## Required action
Gather each line of the records where "WhatsApp" appears.

☆ ☆ ☆ ☆ ☆

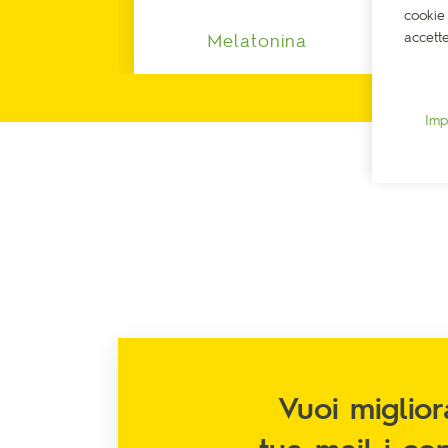
cookie 
accetter
Melatonina
Imp
Vuoi miglior
tua mail i con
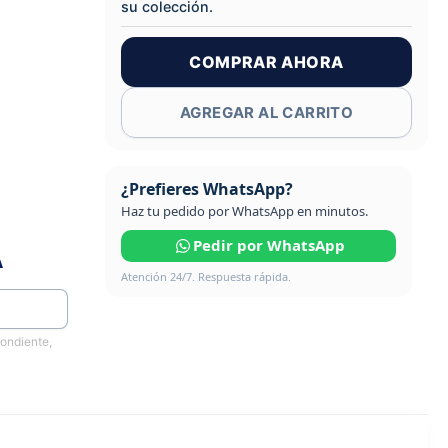
su colección.
COMPRAR AHORA
AGREGAR AL CARRITO
¿Prefieres WhatsApp?
Haz tu pedido por WhatsApp en minutos.
Pedir por WhatsApp
A
Atención 24/7. Respuesta rápida.
pondiente,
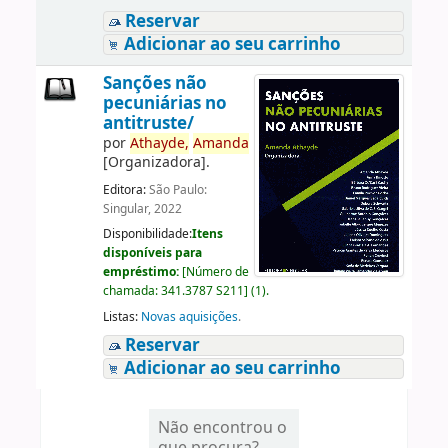
Reservar
Adicionar ao seu carrinho
Sanções não
pecuniárias no
antitruste/
por
Athayde,
Amanda
[Organizadora]
.
Editora:
São Paulo:
Singular, 2022
Disponibilidade:
Itens
disponíveis para
empréstimo:
[
Número de
chamada:
341.3787 S211
]
(1).
Listas:
Novas aquisições
.
Reservar
Adicionar ao seu carrinho
Não encontrou o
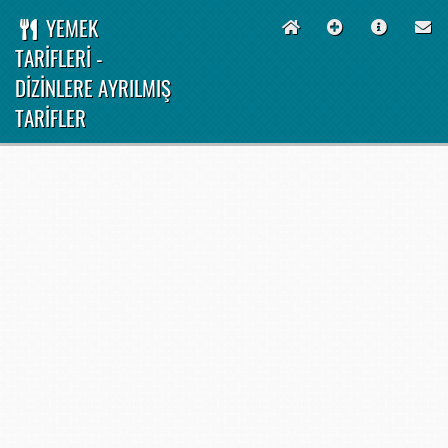
YEMEK
TARİFLERİ -
DİZİNLERE AYRILMIŞ
TARİFLER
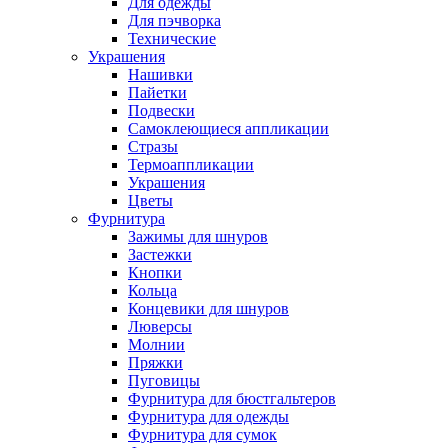
Для одежды
Для пэчворка
Технические
Украшения
Нашивки
Пайетки
Подвески
Самоклеющиеся аппликации
Стразы
Термоаппликации
Украшения
Цветы
Фурнитура
Зажимы для шнуров
Застежки
Кнопки
Кольца
Концевики для шнуров
Люверсы
Молнии
Пряжки
Пуговицы
Фурнитура для бюстгальтеров
Фурнитура для одежды
Фурнитура для сумок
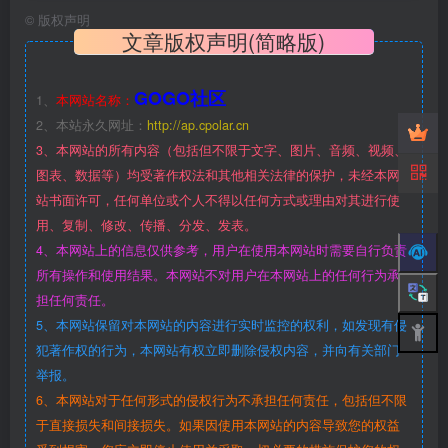
©
版权声明
文章版权声明(简略版)
GOGO社区
1、
本网站名称：
2、本站永久网址：
http://ap.cpolar.cn
3、本网站的所有内容（包括但不限于文字、图片、音频、视频、
图表、数据等）均受著作权法和其他相关法律的保护，未经本网
站书面许可，任何单位或个人不得以任何方式或理由对其进行使
用、复制、修改、传播、分发、发表。
4、本网站上的信息仅供参考，用户在使用本网站时需要自行负责
所有操作和使用结果。本网站不对用户在本网站上的任何行为承
担任何责任。
5、本网站保留对本网站的内容进行实时监控的权利，如发现有侵
犯著作权的行为，本网站有权立即删除侵权内容，并向有关部门
举报。
6、本网站对于任何形式的侵权行为不承担任何责任，包括但不限
于直接损失和间接损失。如果因使用本网站的内容导致您的权益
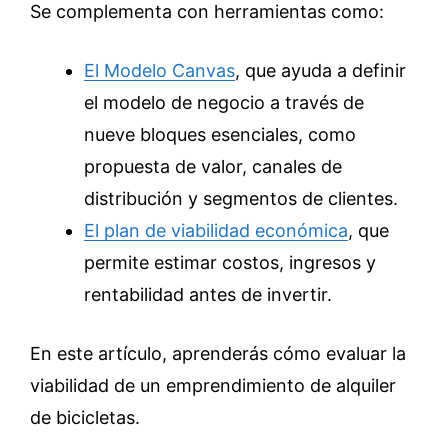
Se complementa con herramientas como:
El Modelo Canvas
, que ayuda a definir
el modelo de negocio a través de
nueve bloques esenciales, como
propuesta de valor, canales de
distribución y segmentos de clientes.
El plan de viabilidad económica
, que
permite estimar costos, ingresos y
rentabilidad antes de invertir.
En este artículo, aprenderás cómo evaluar la
viabilidad de un emprendimiento de alquiler
de bicicletas.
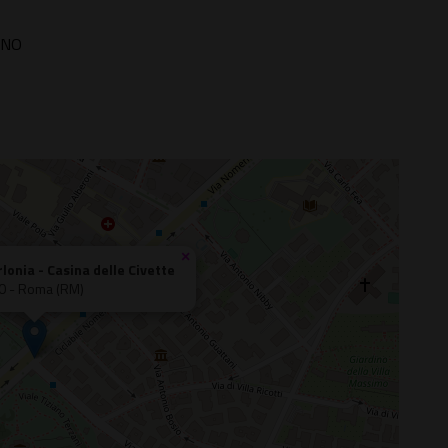
RNO
×
rlonia - Casina delle Civette
0 - Roma (RM)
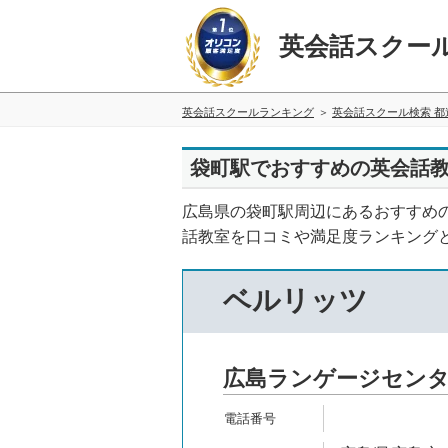
英会話スクー
英会話スクールランキング
英会話スクール検索 都
袋町駅でおすすめの英会話教
広島県の袋町駅周辺にあるおすすめ
話教室を口コミや満足度ランキング
ベルリッツ
広島ランゲージセン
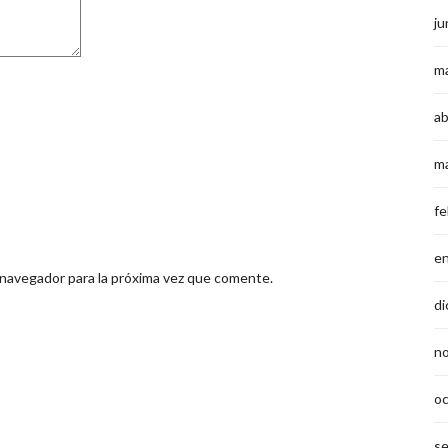
ju
m
ab
m
fe
e
 navegador para la próxima vez que comente.
di
n
o
s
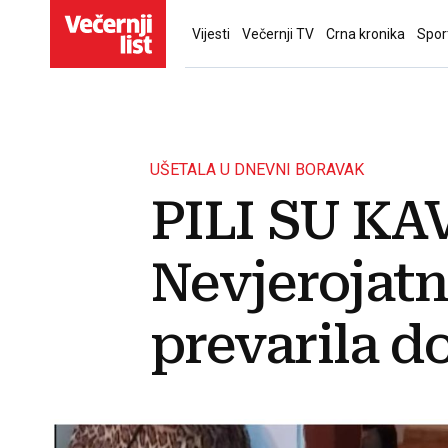
Vijesti
Večernji TV
Crna kronika
Spor
UŠETALA U DNEVNI BORAVAK
PILI SU KA
Nevjerojatn
prevarila d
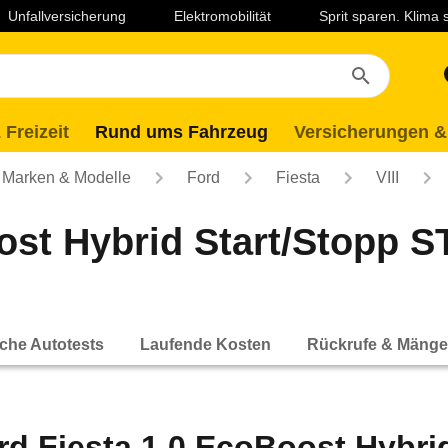
Unfallversicherung
Elektromobilität
Sprit sparen. Klima
 Freizeit
Rund ums Fahrzeug
Versicherungen &
Marken & Modelle
Ford
Fiesta
VIII
st Hybrid Start/Stopp ST
che Autotests
Laufende Kosten
Rückrufe & Mänge
rd Fiesta 1.0 EcoBoost Hybrid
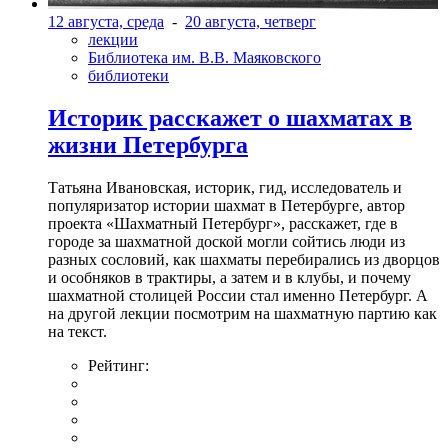
12 августа, среда
-
20 августа, четверг
лекции
Библиотека им. В.В. Маяковского
библиотеки
Историк расскажет о шахматах в
жизни Петербурга
Татьяна Ивановская, историк, гид, исследователь и
популяризатор истории шахмат в Петербурге, автор
проекта «Шахматный Петербург», расскажет, где в
городе за шахматной доской могли сойтись люди из
разных сословий, как шахматы перебирались из дворцов
и особняков в трактиры, а затем и в клубы, и почему
шахматной столицей России стал именно Петербург. А
на другой лекции посмотрим на шахматную партию как
на текст.
Рейтинг:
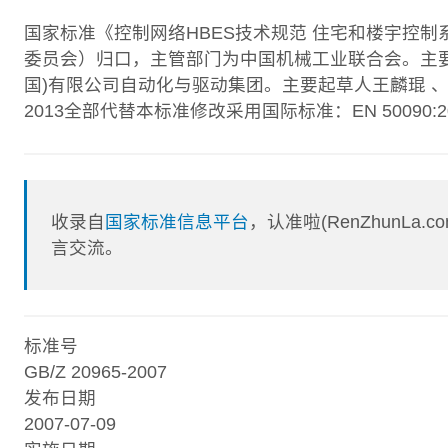
国家标准《控制网络HBES技术规范 住宅和楼宇控制
委员会）归口，主管部门为中国机械工业联合会。主
国)有限公司自动化与驱动集团。主要起草人王麟琨 、王春喜 、刘
2013全部代替本标准修改采用国际标准：EN 50090:
收录自
国家标准信息平台
，认准啦(RenZhunL
言交流。
标准号
GB/Z 20965-2007
发布日期
2007-07-09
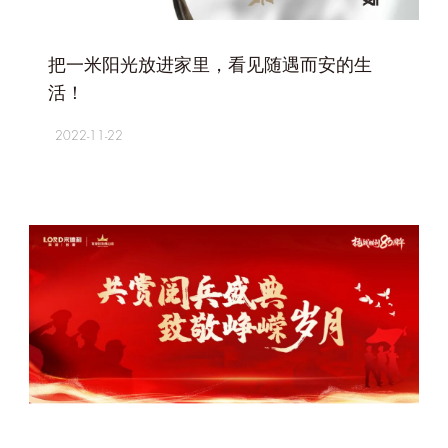
+
把一米阳光放进家里，看见随遇而安的生
活！
2022-11-22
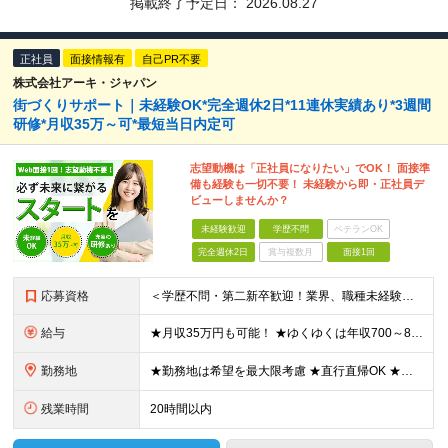
掲載終了予定日：
2026.08.27
正社員
面接情報有
自己PR不要
株式会社アーキ・ジャパン
街づくりサポート｜未経験OK*完全週休2日*11連休実績あり*3週間
研修*月収35万～可*最短当日内定可
志望動機は「正社員になりたい」でOK！ 面接準
備も経験も一切不要！ 未経験から即・正社員デ
ビューしませんか？
未経験歓迎
学歴不問
ベテランOK
完全週休2日
賞与複数月
面接1回
応募資格
＜学歴不問・第二新卒歓迎！業界、職種未経験歓迎！20代～30代活躍中＞ ★35歳以下の方（若年層の長期キャリア形成を図るため） ★フリーター・正社員未経験・社会人未経験OK ★転職回数が多い方もぜひ
給与
★月収35万円も可能！ ★ゆくゆくは年収700～800万円も！ ★手当が多数あり ・残業手当（100％）★1分単位で支給 ・資格手当（最大月6万円） ・結婚/出産祝金（最大3万円） 【首都圏・北関東
勤務地
★勤務地は希望を最大限考慮 ★直行直帰OK ★車通勤のエリアもあり ★研修は、下記いずれかの研修センターで行います ・東京校（東京本社とアクセスは同様） ・大阪校（大阪府大阪市中央区道修町 2-1-1
残業時間
20時間以内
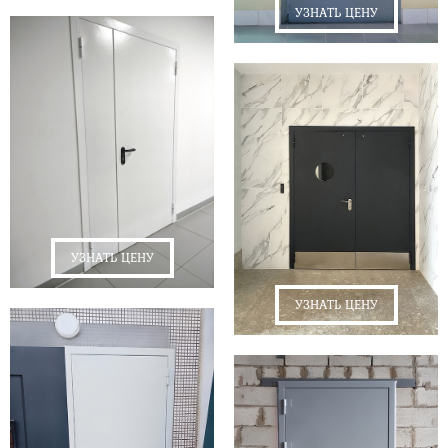
УЗНАТЬ ЦЕНУ
УЗНАТЬ ЦЕНУ
УЗНАТЬ ЦЕНУ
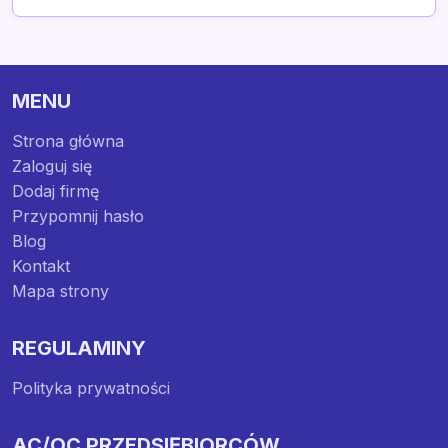
MENU
Strona główna
Zaloguj się
Dodaj firmę
Przypomnij hasło
Blog
Kontakt
Mapa strony
REGULAMINY
Polityka prywatności
AC/OC PRZEDSIĘBIORCÓW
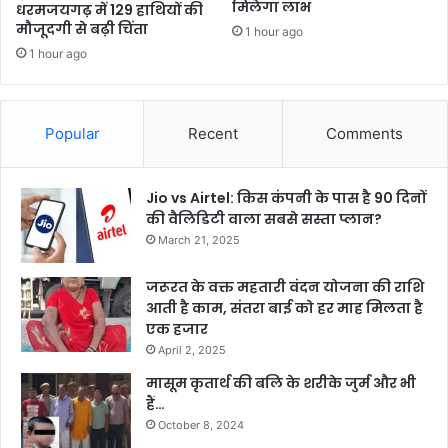
मिलेगा लाभ
धरमजयगढ़ में 129 हाथियों की
मौजूदगी से बढ़ी चिंता
1 hour ago
1 hour ago
Popular
Recent
Comments
Jio vs Airtel: किस कंपनी के पास है 90 दिनों
की वैलिडिटी वाला सबसे सस्ता प्लान?
March 21, 2025
जरूरत के वक्त महतारी वंदन योजना की राशि
आती है काम, संतरा बाई को हर माह मिलता है
एक हजार
April 2, 2025
मासूम कृतार्थ की बलि के शरीके जुर्म और भी
हैं…
October 8, 2024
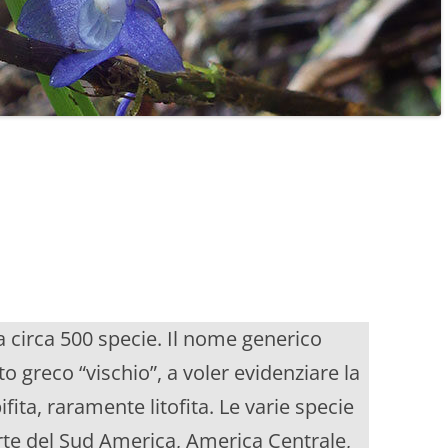
 circa 500 specie. Il nome generico
to greco “vischio”, a voler evidenziare la
fita, raramente litofita. Le varie specie
te del Sud America, America Centrale,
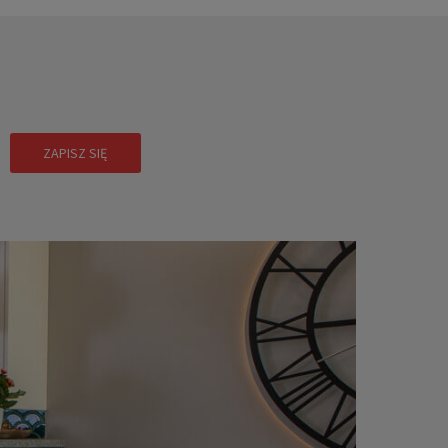
!
ZAPISZ SIĘ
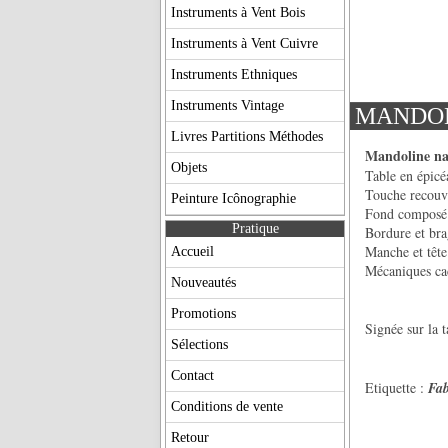
Instruments à Vent Bois
Instruments à Vent Cuivre
Instruments Ethniques
Instruments Vintage
MANDOL
Livres Partitions Méthodes
Mandoline na
Objets
Table en épicéa
Touche recouve
Peinture Icônographie
Fond composé d
Pratique
Bordure et bra
Manche et tête
Accueil
Mécaniques cac
Nouveautés
Promotions
Signée sur la t
Sélections
Contact
Etiquette :
Fab
RAF
Conditions de vente
DIS
Retour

☆ ☆ ☆ ☆ ☆

## Written reply
¿Prefieres WhatsApp?
Haz tu pedido por WhatsApp en minutos.
Pedir por WhatsApp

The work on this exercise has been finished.